In family 2, we identified a novel large deletion in L1CAM in the second fetus and the pregnant woman. First, there are various types of variants in L1CAM, which reminds us that besides employing sequencing to detect point mutation, we should consider using proper approaches to identify different variants in L1CAM, when one X-linked hydrocephalus is suspected. Second, there were a few reports of a large deletion in L1CAM. To our knowledge, variants of more than 1 kb of deletion were found in our current study, and in addition, three cases of an L1CAM whole-gene deletion were previously described in other reports. Knops et al. have reported a 61 kb in size encompassing all of L1CAM, AVPR2, and part of ARHGAP4, leading to L1 syndrome and nephrogenic diabetes insipidus (Knops et al., 2008). This individual was diagnosed to require shunting due to significant hydrocephalus. The second case, identified with an L1CAM whole-gene deletion and PDZD4 gene, was also found with hydrocephalus that needed shunting (Kutsche et al., 2002). Similar to the second case, the third report demonstrated a 4-month-old male with a de novo L1CAM whole-gene deletion and PDZD4 gene (Chidsey et al., 2014). Simultaneous deletions in upstream or downstream were present in all three reports of L1CAM whole-gene deletion. Moreover, the variant from family 2 was predicted to cause deletion of fibronectin type-III repeats 1-2 (FN III 1-2). De Angelis et al. demonstrated that mutations located throughout Ig1-Ig6 and Fn2 disrupted both types of interactions by synthesizing L1CAM-Fc fusion proteins of disease-causing variants (De Angelis et al., 1999; De Angelis et al., 2002). One study found that FN III 1-5 in L1CAM could interact with the fibroblast growth factor receptor (FGFR), which was essential in neuronal differentiation and FGFR1 phosphorylation. Authors speculated that FN III 2 amino acids (AVNNQGKG) were crucial binding sites (Kulahin et al., 2008). Furthermore, FN III 2 plays an important part in interactions with L1CAM and enhances structural stability in the extracellular region (Kunz et al., 1998). Therefore, the variant of family 2 could disturb the interaction with FGFR to cause neural axon malformation, resulting in severe hydrocephalus. Further functional studies of the variant were being conducted in our laboratory.

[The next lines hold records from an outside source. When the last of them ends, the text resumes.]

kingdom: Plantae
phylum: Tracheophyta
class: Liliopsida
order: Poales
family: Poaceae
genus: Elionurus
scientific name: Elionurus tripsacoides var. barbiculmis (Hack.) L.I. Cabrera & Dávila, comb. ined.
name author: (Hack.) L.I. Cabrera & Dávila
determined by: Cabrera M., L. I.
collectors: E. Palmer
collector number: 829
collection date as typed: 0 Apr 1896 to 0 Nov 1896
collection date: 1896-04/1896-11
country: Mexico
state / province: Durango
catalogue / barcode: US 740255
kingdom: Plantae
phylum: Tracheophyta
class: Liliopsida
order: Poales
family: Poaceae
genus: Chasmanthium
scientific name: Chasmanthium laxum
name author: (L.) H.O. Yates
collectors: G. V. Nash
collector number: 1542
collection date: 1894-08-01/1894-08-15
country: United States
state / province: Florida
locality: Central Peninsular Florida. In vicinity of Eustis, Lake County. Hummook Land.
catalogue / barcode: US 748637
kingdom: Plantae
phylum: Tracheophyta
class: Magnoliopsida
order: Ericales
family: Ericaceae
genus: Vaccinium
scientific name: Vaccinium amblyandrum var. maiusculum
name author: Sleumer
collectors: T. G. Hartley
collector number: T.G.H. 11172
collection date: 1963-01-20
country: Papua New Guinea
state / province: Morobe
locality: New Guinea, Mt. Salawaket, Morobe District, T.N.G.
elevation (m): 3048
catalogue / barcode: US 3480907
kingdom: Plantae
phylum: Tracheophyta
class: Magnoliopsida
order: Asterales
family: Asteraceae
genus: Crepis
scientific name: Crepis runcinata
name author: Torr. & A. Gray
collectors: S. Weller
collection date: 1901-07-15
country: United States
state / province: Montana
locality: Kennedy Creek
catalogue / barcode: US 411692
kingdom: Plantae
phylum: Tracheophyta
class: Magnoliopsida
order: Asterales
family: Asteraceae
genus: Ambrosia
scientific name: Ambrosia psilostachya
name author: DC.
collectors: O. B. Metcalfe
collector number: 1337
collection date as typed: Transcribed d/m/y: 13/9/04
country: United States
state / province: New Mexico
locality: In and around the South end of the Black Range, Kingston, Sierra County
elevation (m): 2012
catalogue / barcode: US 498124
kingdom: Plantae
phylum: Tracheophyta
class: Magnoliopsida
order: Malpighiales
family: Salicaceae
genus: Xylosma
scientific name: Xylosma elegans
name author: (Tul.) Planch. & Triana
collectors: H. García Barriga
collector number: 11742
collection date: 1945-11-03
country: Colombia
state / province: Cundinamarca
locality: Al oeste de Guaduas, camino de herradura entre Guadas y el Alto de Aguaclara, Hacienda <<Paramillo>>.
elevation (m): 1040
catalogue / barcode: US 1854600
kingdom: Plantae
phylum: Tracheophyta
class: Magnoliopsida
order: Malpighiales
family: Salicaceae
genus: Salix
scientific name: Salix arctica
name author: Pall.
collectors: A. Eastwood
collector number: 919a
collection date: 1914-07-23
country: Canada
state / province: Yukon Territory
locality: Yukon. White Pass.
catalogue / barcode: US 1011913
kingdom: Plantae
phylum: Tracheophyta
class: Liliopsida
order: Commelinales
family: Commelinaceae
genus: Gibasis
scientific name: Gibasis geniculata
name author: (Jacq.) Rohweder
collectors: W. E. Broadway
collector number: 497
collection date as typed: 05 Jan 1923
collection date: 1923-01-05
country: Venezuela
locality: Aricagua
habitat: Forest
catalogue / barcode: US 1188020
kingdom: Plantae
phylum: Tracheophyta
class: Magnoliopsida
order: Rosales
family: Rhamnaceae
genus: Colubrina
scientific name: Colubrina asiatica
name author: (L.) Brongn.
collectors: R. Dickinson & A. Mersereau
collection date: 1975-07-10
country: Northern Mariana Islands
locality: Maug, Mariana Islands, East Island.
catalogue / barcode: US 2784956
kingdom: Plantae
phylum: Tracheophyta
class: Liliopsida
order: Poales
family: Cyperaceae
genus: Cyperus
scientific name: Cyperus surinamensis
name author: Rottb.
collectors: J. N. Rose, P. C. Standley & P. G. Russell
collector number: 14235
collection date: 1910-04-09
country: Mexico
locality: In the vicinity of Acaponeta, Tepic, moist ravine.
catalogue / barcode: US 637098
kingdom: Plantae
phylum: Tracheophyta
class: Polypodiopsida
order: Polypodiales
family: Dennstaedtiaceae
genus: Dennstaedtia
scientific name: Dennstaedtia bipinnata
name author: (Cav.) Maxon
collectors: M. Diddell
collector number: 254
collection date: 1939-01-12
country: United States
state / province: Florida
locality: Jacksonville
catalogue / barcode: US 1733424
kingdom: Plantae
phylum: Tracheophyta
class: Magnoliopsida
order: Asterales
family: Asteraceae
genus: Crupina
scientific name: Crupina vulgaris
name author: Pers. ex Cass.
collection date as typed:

Preimplantation genetic testing for monogenic disease (PGT-M) is a useful tool for the in vitro fertilization (IVF) process (Masset et al., 2019). A biopsy is performed for single or several cells from IVF embryos to exclude the curated disease-causing cells, selectively transferring the unaffected embryos. After the pathogenic variant in L1CAM was identified, the couple from family 2 benefited from the PGT technology and eventually delivered a healthy infant without this mutation.

In conclusion, this study described two novel pathogenic variants and phenotypes in two Chinese families, which effectively blocked the transmission of genetic birth defects. These patients presented here may provide insights to better understand the L1 syndrome and probably help genetic counseling and PGT for prenatal X-linked hydrocephalus.